Activity: Below this line are records; transcribe exactly the lines between the one holding "focal_mm: 4.3" and the one holding "focal_35mm: 450", inclusive, and omit the pictures.

Source data:
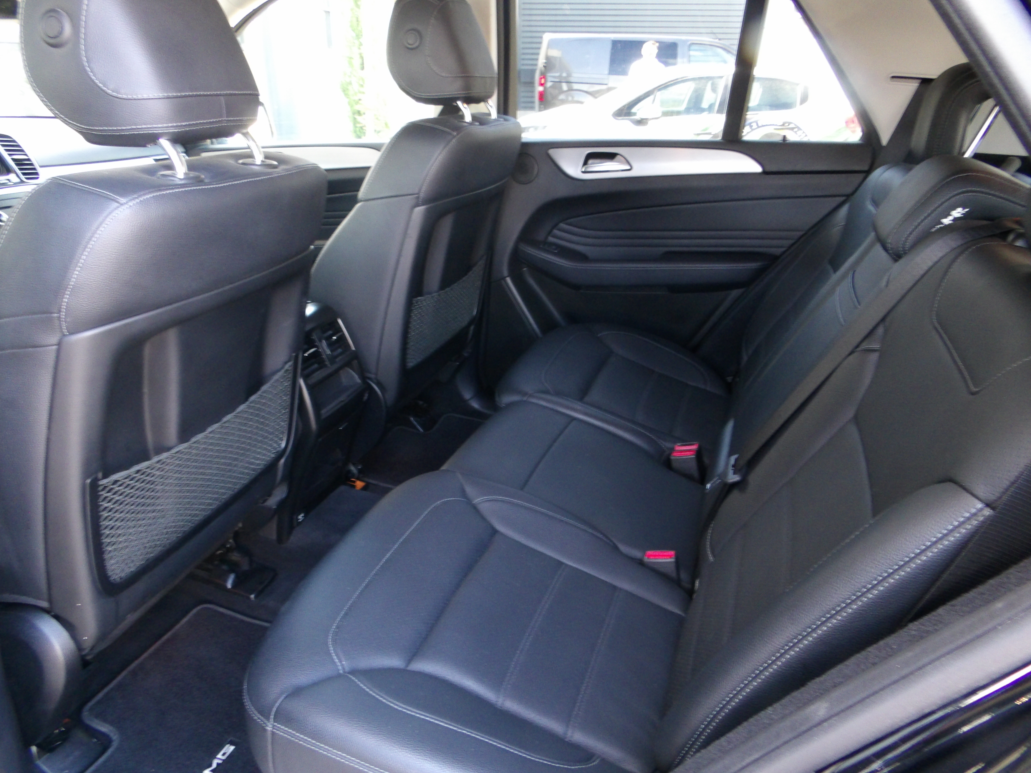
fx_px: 745
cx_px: 519
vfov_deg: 54.9
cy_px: 398
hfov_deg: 69.4
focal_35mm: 25
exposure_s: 1/15
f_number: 4.1
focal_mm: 4.3
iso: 282
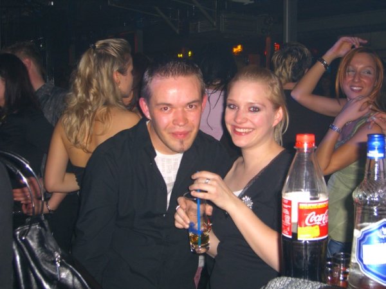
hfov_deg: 41.2
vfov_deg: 31.5
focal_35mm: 46
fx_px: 513
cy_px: 144
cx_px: 193
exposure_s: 1/60
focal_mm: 9.5
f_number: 3.1
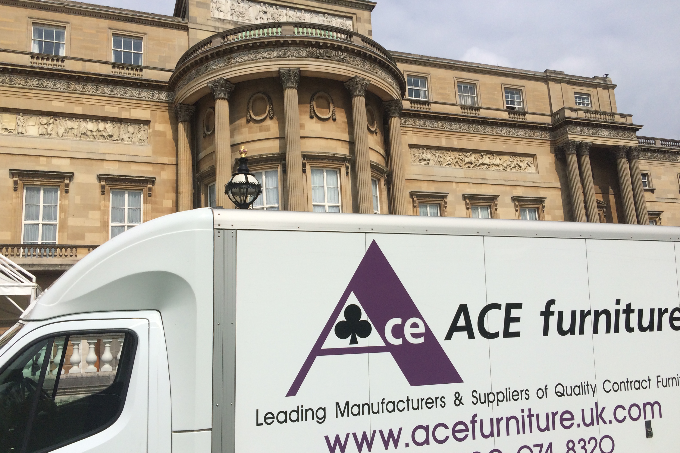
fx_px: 604
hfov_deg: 58.7
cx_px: 343
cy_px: 237
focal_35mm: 32
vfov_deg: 41.1
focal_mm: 4.12
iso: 40
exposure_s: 1/5882
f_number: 2.2
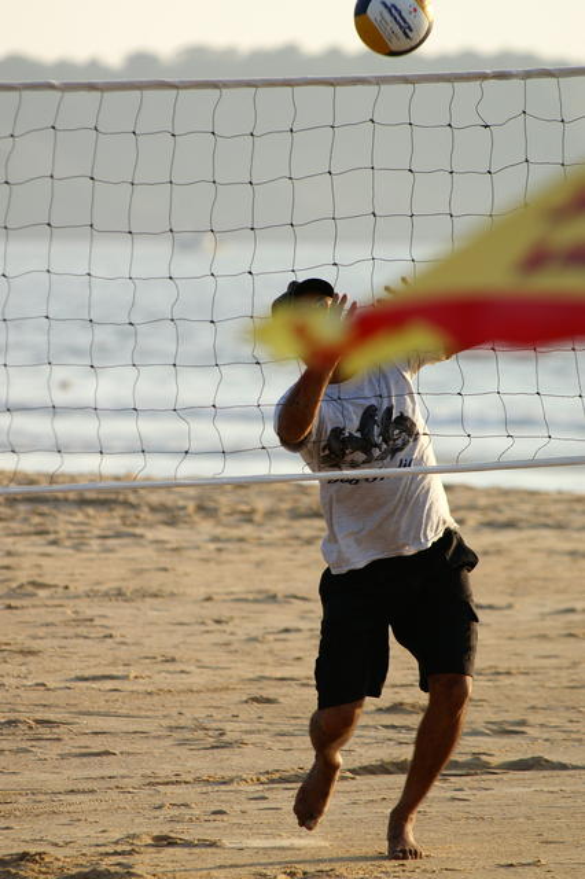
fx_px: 10980
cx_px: 292
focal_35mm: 450
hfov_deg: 3.1
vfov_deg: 4.6
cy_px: 440
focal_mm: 300
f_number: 7.1
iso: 200
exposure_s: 1/500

Answer to the exercise:
focal_mm: 4.3
iso: 282
hfov_deg: 41.2
vfov_deg: 31.5
focal_35mm: 46
fx_px: 513
cy_px: 144
cx_px: 193
exposure_s: 1/60
focal_mm: 9.5
f_number: 3.1
fx_px: 604
hfov_deg: 58.7
cx_px: 343
cy_px: 237
focal_35mm: 32
vfov_deg: 41.1
focal_mm: 4.12
iso: 40
exposure_s: 1/5882
f_number: 2.2
fx_px: 10980
cx_px: 292
focal_35mm: 450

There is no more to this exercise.